Assigned task>
Copy out every line in the records below, from the line containing "Amministratore" down to the very end of the records. Keep each line as it appears.

[Saved data entries]
========
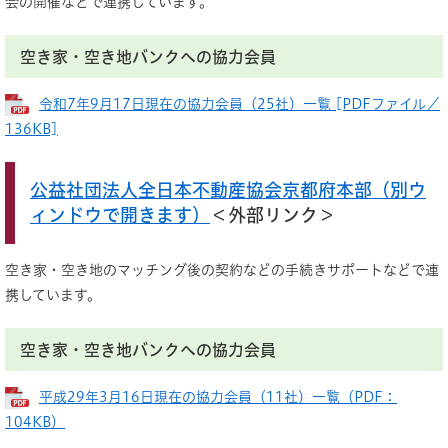
会の開催などで連携しています。
空き家・空き地バンクへの協力会員
令和7年9月17日現在の協力会員（25社）一覧 [PDFファイル／
136KB]
公益社団法人全日本不動産協会京都府本部（別ウ
ィンドウで開きます）
＜外部リンク＞
空き家・空き地のマッチング後の契約などの手続きサポートなどで連
携しています。
空き家・空き地バンクへの協力会員
平成29年3月16日現在の協力会員（11社）一覧（PDF：
104KB）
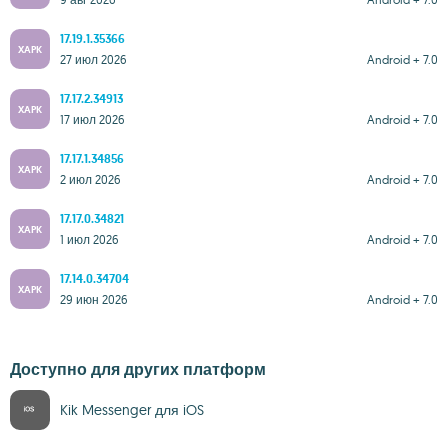
17.19.1.35366
XAPK
27 июл 2026
Android + 7.0
17.17.2.34913
XAPK
17 июл 2026
Android + 7.0
17.17.1.34856
XAPK
2 июл 2026
Android + 7.0
17.17.0.34821
XAPK
1 июл 2026
Android + 7.0
17.14.0.34704
XAPK
29 июн 2026
Android + 7.0
Доступно для других платформ
Kik Messenger для iOS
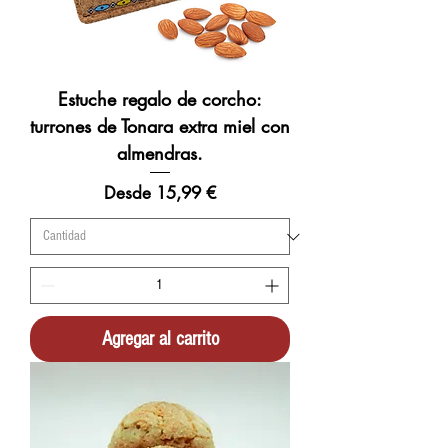
s
Estuche regalo de corcho:
turrones de Tonara extra miel con
almendras.
Precio de oferta
Desde
15,99 €
Agregar al carrito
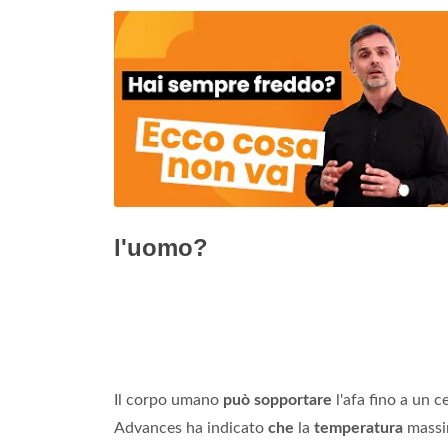
l'uomo?
Il corpo umano
può sopportare
l'afa fino a un 
Advances ha indicato
che
la
temperatura
massi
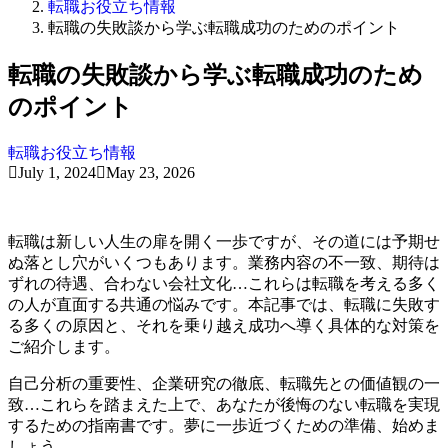
転職お役立ち情報
転職の失敗談から学ぶ転職成功のためのポイント
転職の失敗談から学ぶ転職成功のため
のポイント
転職お役立ち情報
July 1, 2024
May 23, 2026
転職は新しい人生の扉を開く一歩ですが、その道には予期せ
ぬ落とし穴がいくつもあります。業務内容の不一致、期待は
ずれの待遇、合わない会社文化…これらは転職を考える多く
の人が直面する共通の悩みです。本記事では、転職に失敗す
る多くの原因と、それを乗り越え成功へ導く具体的な対策を
ご紹介します。
自己分析の重要性、企業研究の徹底、転職先との価値観の一
致…これらを踏まえた上で、あなたが後悔のない転職を実現
するための指南書です。夢に一歩近づくための準備、始めま
しょう。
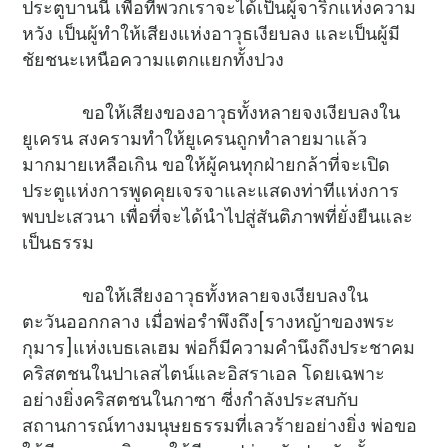
ประตูบานนี้ เพื่อที่พวกเราจะได้เป็นผู้จาริกแห่งความ
หวัง เป็นผู้ทำให้เสียงแห่งอาวุธเงียบลง และเป็นผู้มี
ชัยชนะเหนือความแตกแยกทั้งปวง
ขอให้เสียงของอาวุธทั้งหลายจงเงียบลงใน
ยูเครน สงครามทำให้ยูเครนถูกทำลายมาแล้ว
มากมายเหลือเกิน ขอให้ผู้คนทุกฝ่ายกล้าที่จะเปิด
ประตูแห่งการพูดคุยเจรจาและแสดงท่าทีแห่งการ
พบปะเสวนา เพื่อที่จะได้นำไปสู่สันติภาพที่ยั่งยืนและ
เป็นธรรม
ขอให้เสียงอาวุธทั้งหลายจงเงียบลงใน
ตะวันออกกลาง เมื่อพ่อรำพึงถึง[รางหญ้าของพระ
กุมาร]แห่งเบธเลเฮม พ่อก็มีความคำนึงถึงประชาคม
คริสตชนในปาเลสไตน์และอิสราเอล โดยเฉพาะ
อย่างยิ่งคริสตชนในกาซา ซี่งกำลังประสบกับ
สถานการณ์ทางมนุษยธรรมที่เลวร้ายอย่างยิ่ง พ่อขอ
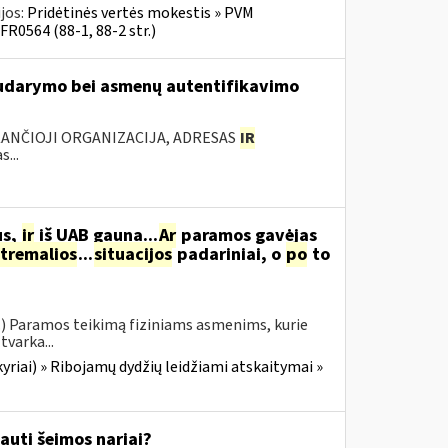
jos:
Pridėtinės vertės mokestis » PVM
FR0564 (88-1, 88-2 str.)
 sudarymo bei asmenų autentifikavimo
KANČIOJI ORGANIZACIJA, ADRESAS
IR
...
us,
ir
iš UAB gauna...
Ar
paramos gavėjas
tremalios
...
situacijos
padariniai, o
po
to
.) Paramos teikimą fiziniams asmenims, kurie
tvarka...
yriai) » Ribojamų dydžių leidžiami atskaitymai »
auti šeimos nariai?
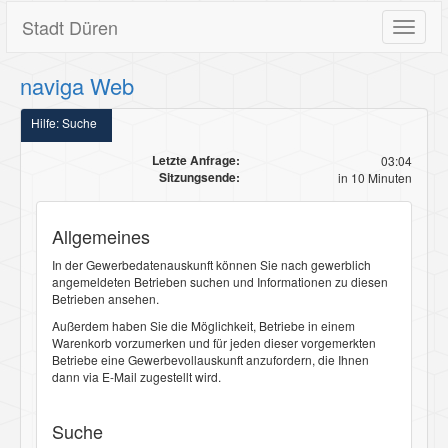
Stadt Düren
Toggle
navigat
naviga Web
Hilfe: Suche
Letzte Anfrage:
03:04
Sitzungsende:
in 10 Minuten
Allgemeines
In der Gewerbedatenauskunft können Sie nach gewerblich
angemeldeten Betrieben suchen und Informationen zu diesen
Betrieben ansehen.
Außerdem haben Sie die Möglichkeit, Betriebe in einem
Warenkorb vorzumerken und für jeden dieser vorgemerkten
Betriebe eine Gewerbevollauskunft anzufordern, die Ihnen
dann via E-Mail zugestellt wird.
Suche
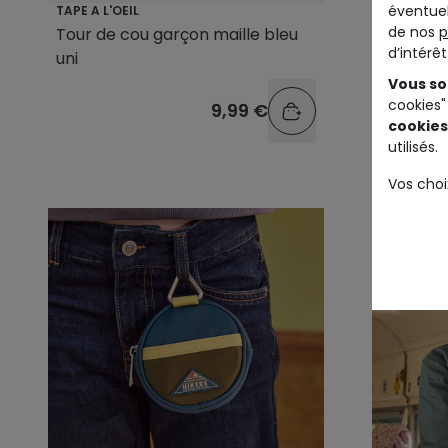
éventuel
TAPE A L'OEIL
TAPE A L'O
de nos
p
Tour de cou garçon maille bleu
Sac ban
d’intérê
uni
message
Vous so
cookies"
9,99 €
cookies
utilisés.
Vos choi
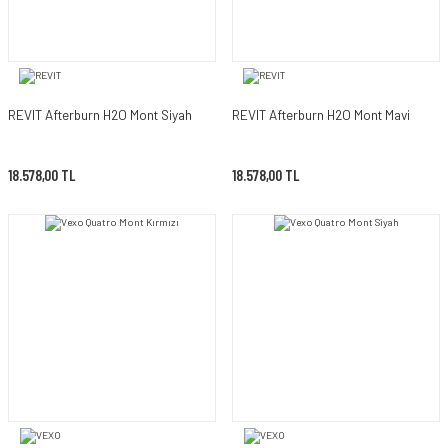
REVIT Afterburn H2O Mont Siyah
REVIT Afterburn H2O Mont Mavi
18.578,00 TL
18.578,00 TL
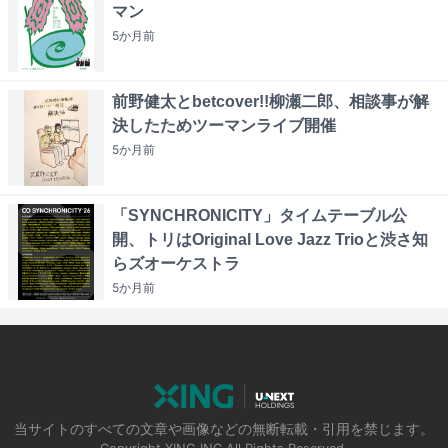
マン
5か月
前
前野健太とbetcover!!柳瀬二郎、相談事が解
決したためツーマンライブ開催
5か月
前
「SYNCHRONICITY」タイムテーブル公
開、トリはOriginal Love Jazz Trioと渋さ知
らズオーケストラ
5か月
前
当サイトのすべての文章や画像などの無断転載・引用を禁じます。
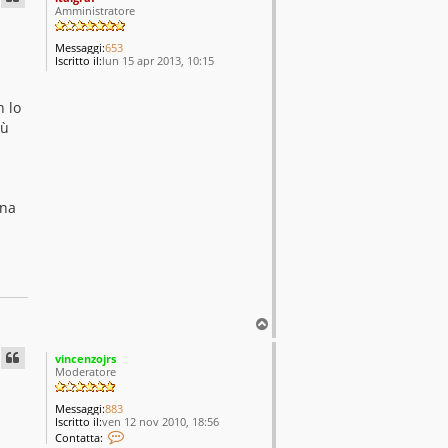
Amministratore
Messaggi:
653
Iscritto il:
lun 15 apr 2013, 10:15
 lo
iù
una
T
o
p
vincenzojrs
Moderatore
Messaggi:
883
Iscritto il:
ven 12 nov 2010, 18:56
C
Contatta:
o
========
Answer section>
Amministratore
Messaggi:
653
Iscritto il:
lun 15 apr 2013, 10:15
 lo
iù
una
T
o
p
vincenzojrs
Moderatore
Messaggi:
883
Iscritto il:
ven 12 nov 2010, 18:56
C
Contatta:
o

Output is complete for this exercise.